## Task directions
In the records below, copy the part that opens with the line containing "Reading left to right, list" and closes with the line containing "Rank the series", replacing "chart" with "graph" and leaving everything else unchanged.

## Provided records
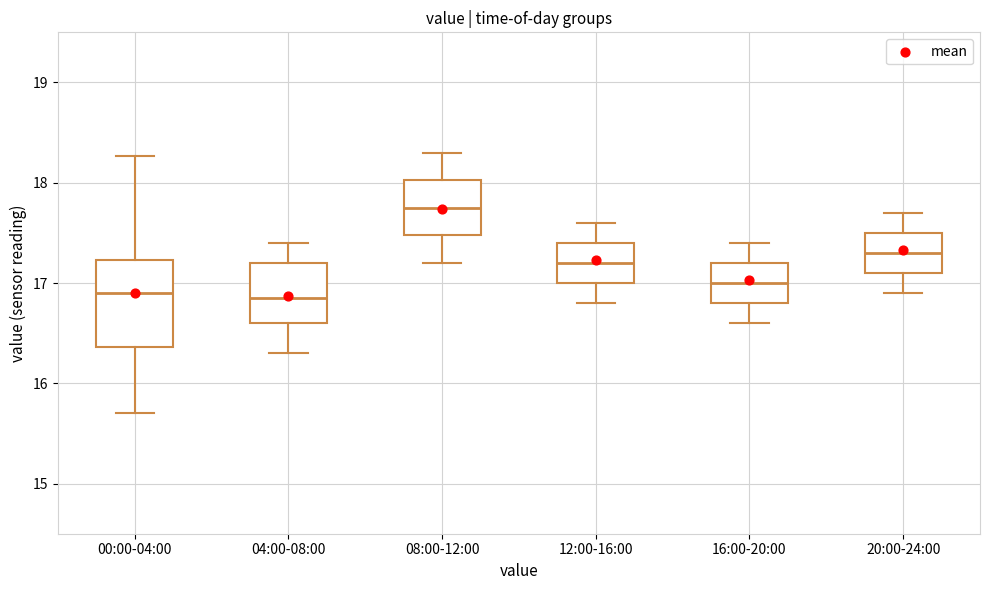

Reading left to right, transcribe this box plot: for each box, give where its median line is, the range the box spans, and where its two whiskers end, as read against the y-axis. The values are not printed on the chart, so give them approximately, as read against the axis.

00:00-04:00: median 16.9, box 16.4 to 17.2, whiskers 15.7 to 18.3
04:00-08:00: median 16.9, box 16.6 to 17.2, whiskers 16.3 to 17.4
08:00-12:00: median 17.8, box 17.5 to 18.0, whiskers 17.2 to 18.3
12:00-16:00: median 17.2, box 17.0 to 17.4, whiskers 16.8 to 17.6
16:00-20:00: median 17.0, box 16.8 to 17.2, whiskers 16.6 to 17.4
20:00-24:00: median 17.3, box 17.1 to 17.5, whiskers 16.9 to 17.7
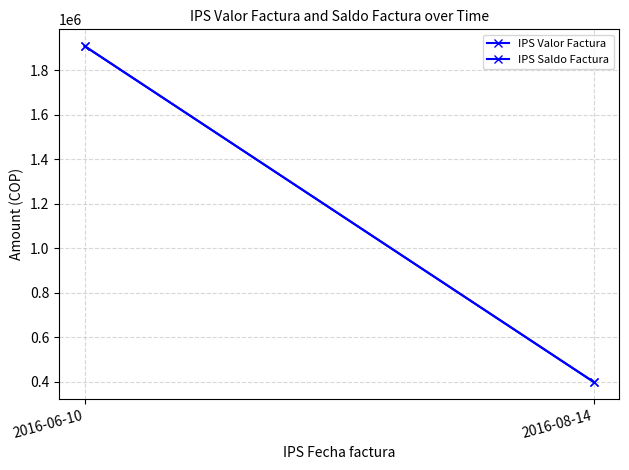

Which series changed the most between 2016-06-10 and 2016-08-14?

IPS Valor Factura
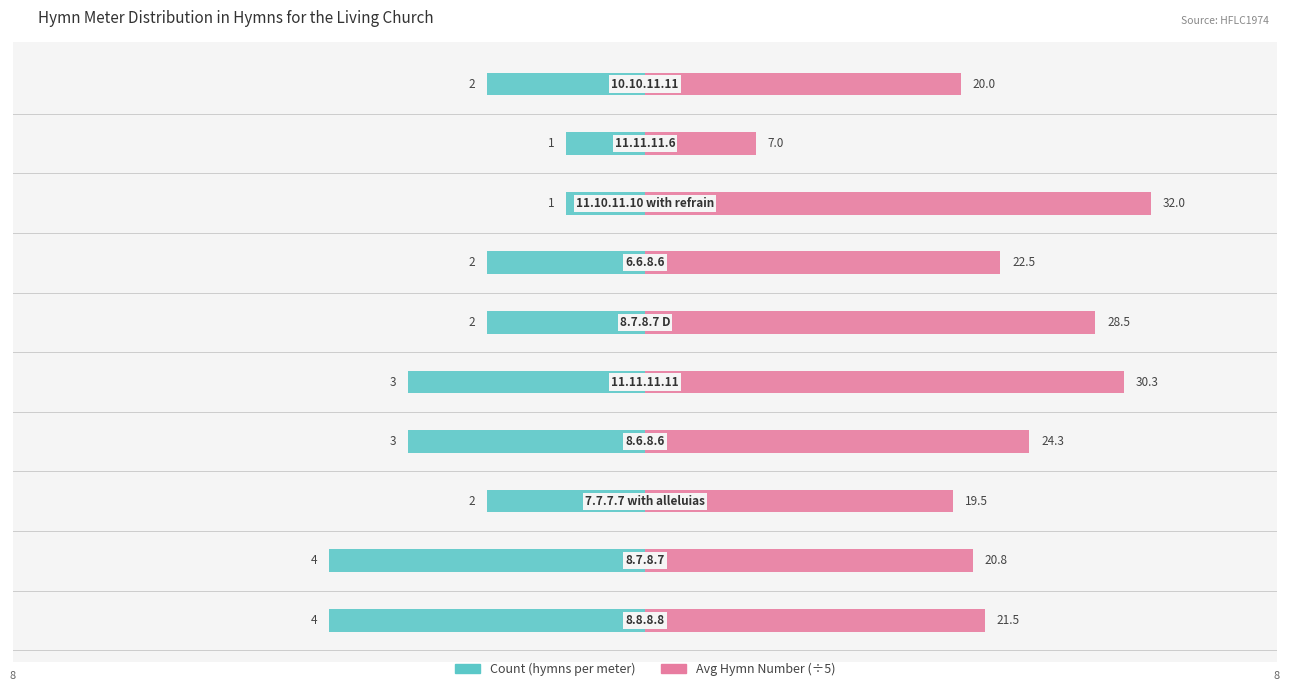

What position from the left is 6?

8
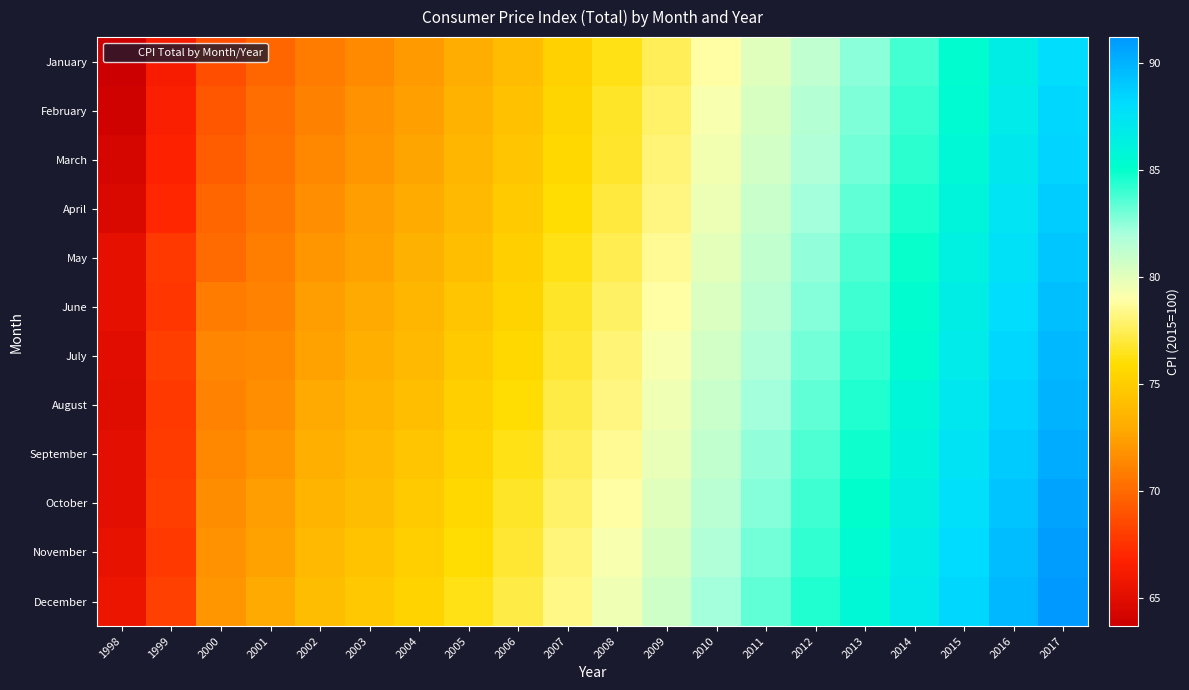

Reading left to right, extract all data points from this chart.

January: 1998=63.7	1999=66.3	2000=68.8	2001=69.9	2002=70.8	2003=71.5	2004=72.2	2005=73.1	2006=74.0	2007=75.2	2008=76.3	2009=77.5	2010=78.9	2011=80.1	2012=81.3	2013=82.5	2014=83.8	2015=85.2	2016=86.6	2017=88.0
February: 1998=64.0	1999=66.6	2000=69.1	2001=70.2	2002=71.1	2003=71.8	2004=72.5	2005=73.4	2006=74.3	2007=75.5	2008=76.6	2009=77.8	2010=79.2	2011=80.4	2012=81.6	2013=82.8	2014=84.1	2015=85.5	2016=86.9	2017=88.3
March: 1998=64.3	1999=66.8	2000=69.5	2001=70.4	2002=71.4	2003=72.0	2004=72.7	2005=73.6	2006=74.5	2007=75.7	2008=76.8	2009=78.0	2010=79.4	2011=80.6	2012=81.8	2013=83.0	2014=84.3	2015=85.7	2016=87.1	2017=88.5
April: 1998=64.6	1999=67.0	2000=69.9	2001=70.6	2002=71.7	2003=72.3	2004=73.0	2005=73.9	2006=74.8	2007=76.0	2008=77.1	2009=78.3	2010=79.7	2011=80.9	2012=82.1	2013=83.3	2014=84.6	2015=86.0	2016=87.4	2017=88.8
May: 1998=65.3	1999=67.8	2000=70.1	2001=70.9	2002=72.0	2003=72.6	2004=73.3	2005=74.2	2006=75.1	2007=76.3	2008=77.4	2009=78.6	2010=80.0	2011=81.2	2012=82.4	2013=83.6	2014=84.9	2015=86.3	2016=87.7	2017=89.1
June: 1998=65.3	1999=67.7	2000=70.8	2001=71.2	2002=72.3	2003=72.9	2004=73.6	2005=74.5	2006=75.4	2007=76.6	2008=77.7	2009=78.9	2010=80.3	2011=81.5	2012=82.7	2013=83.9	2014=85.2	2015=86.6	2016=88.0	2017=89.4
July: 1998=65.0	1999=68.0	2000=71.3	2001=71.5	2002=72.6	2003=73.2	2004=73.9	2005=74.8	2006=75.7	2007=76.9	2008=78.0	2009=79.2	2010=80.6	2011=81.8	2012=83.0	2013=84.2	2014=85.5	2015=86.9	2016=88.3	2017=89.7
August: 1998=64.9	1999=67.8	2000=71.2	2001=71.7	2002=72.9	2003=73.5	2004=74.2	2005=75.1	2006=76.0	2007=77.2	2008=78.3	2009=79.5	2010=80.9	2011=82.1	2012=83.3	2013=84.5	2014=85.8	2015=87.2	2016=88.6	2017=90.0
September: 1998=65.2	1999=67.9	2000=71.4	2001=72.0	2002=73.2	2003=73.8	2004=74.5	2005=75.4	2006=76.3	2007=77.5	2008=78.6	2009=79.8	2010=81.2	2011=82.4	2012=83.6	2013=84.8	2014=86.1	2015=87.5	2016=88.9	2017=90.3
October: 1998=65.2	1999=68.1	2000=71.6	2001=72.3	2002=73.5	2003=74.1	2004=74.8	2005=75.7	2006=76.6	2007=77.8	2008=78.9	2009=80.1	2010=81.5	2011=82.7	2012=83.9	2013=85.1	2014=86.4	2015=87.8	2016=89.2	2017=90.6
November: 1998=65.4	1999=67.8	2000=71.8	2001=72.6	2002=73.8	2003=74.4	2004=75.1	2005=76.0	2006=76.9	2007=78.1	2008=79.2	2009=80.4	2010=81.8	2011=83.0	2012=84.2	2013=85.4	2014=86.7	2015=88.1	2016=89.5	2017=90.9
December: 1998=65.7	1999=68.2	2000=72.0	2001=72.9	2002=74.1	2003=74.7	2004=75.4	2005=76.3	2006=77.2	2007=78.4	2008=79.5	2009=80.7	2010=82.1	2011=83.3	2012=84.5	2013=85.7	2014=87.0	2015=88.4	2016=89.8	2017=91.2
--
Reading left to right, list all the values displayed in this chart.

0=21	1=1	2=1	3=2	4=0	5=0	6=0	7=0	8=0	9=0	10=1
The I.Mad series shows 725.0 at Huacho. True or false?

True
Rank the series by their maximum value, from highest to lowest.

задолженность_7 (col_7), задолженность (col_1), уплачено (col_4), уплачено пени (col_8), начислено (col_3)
...
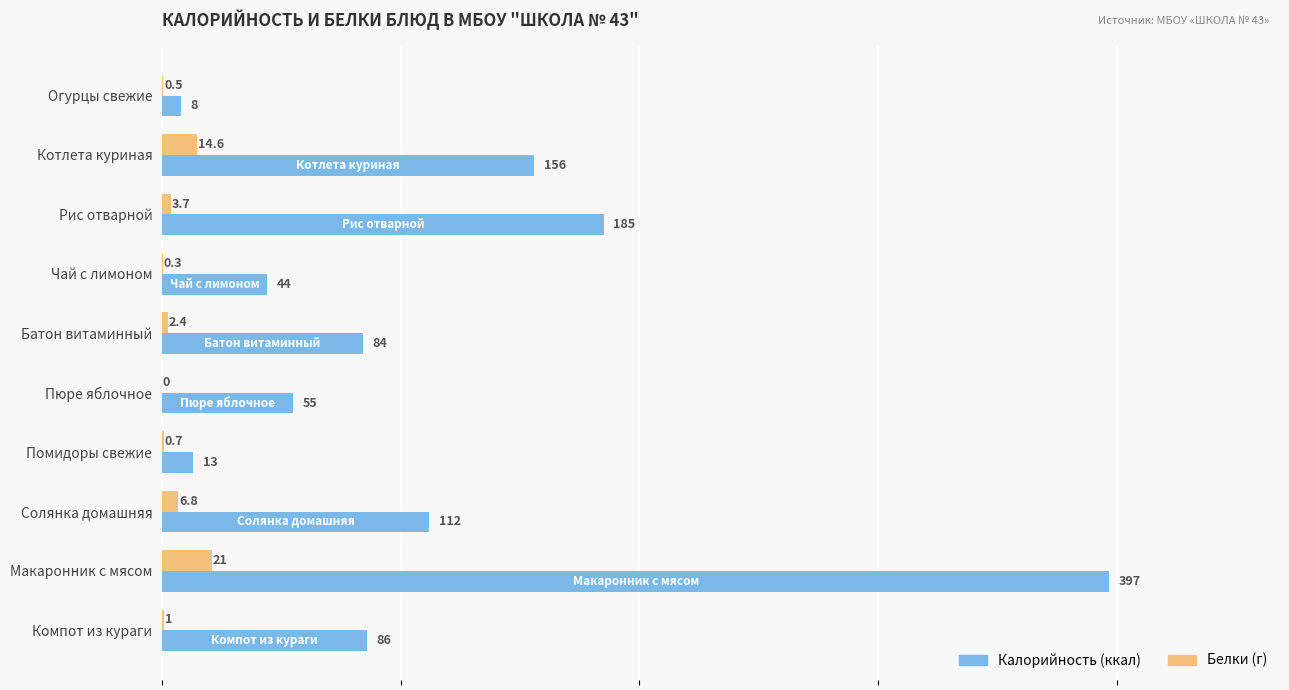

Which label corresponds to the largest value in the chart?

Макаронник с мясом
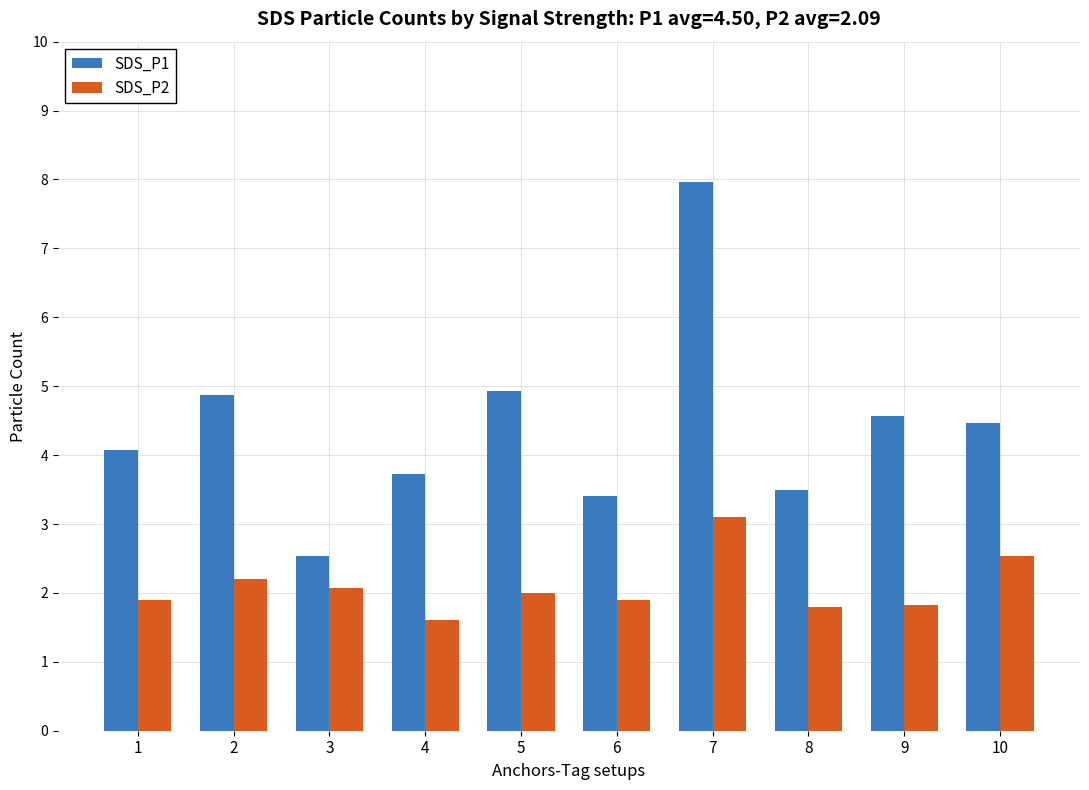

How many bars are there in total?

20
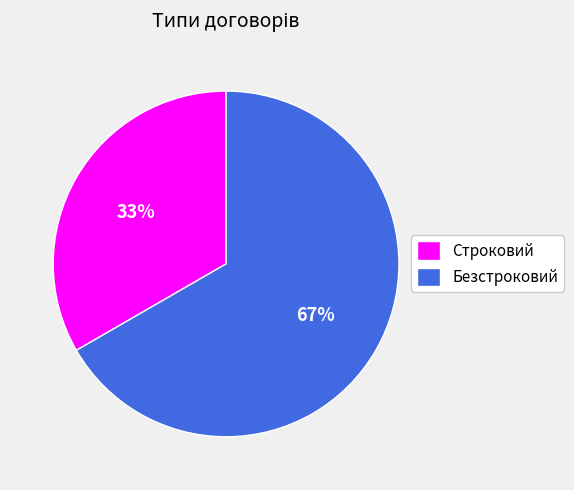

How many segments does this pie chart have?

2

## Answer to this task
Reading left to right, list all the values displayed in this graph.

0=21	1=1	2=1	3=2	4=0	5=0	6=0	7=0	8=0	9=0	10=1
The I.Mad series shows 725.0 at Huacho. True or false?

True
Rank the series by their maximum value, from highest to lowest.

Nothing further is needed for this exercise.